I wasn’t armed. I glanced around the room. The dusty cat o’ nine tails hanging on the wall wasn’t going to do me much good. My K-bar was in the guest bedroom. I had to get it. Fast.

I started down the hall. The little girl trailed me. She was talking too loud, and I had to remind myself that no one could hear her but me. Still, I needed to concentrate. I had to hear the cops. I had to know what they were doing.

I told her to be quiet. I said it too fast and too hard and too loud. She started to cry. Gooseflesh prickled my skin as her little hand passed through mine, but she couldn’t stop me now. Nothing would stop me now. I had to keep moving. I needed that knife.

Two steps and I’d be in the guest room.

Below, I heard the front door swing open.

The sound of the sea and whispers.

And then another sound stopped me cold.

A held breath burned in my lungs. I stood just inside the bedroom doorway. The sound was everywhere.

The little girl didn’t hear it. Not yet. I turned. I had to stop her before she entered the room. But there was no stopping her. She was a ghost.

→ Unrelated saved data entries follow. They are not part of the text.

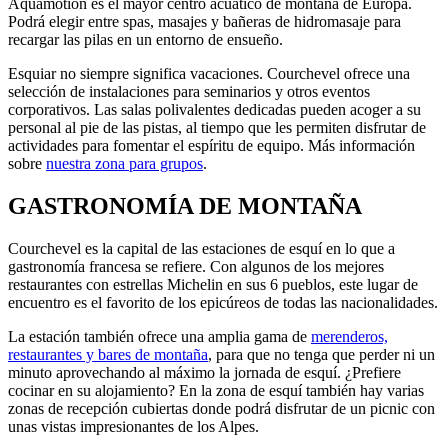
Aquamotion es el mayor centro acuático de montaña de Europa.
Podrá elegir entre spas, masajes y bañeras de hidromasaje para
recargar las pilas en un entorno de ensueño.
Esquiar no siempre significa vacaciones. Courchevel ofrece una
selección de instalaciones para seminarios y otros eventos
corporativos. Las salas polivalentes dedicadas pueden acoger a su
personal al pie de las pistas, al tiempo que les permiten disfrutar de
actividades para fomentar el espíritu de equipo. Más información
sobre
nuestra zona para grupos
.
GASTRONOMÍA DE MONTAÑA
Courchevel es la capital de las estaciones de esquí en lo que a
gastronomía francesa se refiere. Con algunos de los mejores
restaurantes con estrellas Michelin en sus 6 pueblos, este lugar de
encuentro es el favorito de los epicúreos de todas las nacionalidades.
La estación también ofrece una amplia gama de
merenderos,
restaurantes y bares de montaña
, para que no tenga que perder ni un
minuto aprovechando al máximo la jornada de esquí. ¿Prefiere
cocinar en su alojamiento? En la zona de esquí también hay varias
zonas de recepción cubiertas donde podrá disfrutar de un picnic con
unas vistas impresionantes de los Alpes.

She tumbled through my arms, and through me, and into the room. And what she saw there was a raw vision of hell, and what she heard was the tireless buzzing of a hundred flies.

The walls of the guest room were papered with bloody tattoos. Torn ridges of blue scale. Hellish smiles eclipsed by crawling carrion insects. The faces of children and demons I might have recognized had they not been wet with bright red gouts of blood that had dripped like clotted jam until they dried to an enamel gleam.

Circe Whistler lay on the bed in a tangle of black satin sheets, her corpse crawling with flies.

Dead. Gutted. Skinned from head to toe.

Red everywhere, except for her cold blue eyes.

My K-bar knife was planted in her heart.

I saw a flash of movement in the far corner of the room. Something was huddled in the shadows. Something shorn of skin, a tattered mess that opened its cold blue eyes and screamed.

It was Circe’s ghost. It had to be. She rose from the corner, her eyes twin beacons of pain, and I could smell hate on her like a perfume born of murder and blood and the rot of an early grave.

The ghost didn’t come for me. She didn’t even look at me. It was as if she knew that I was powerless to stop her. Instead she staggered toward the little girl.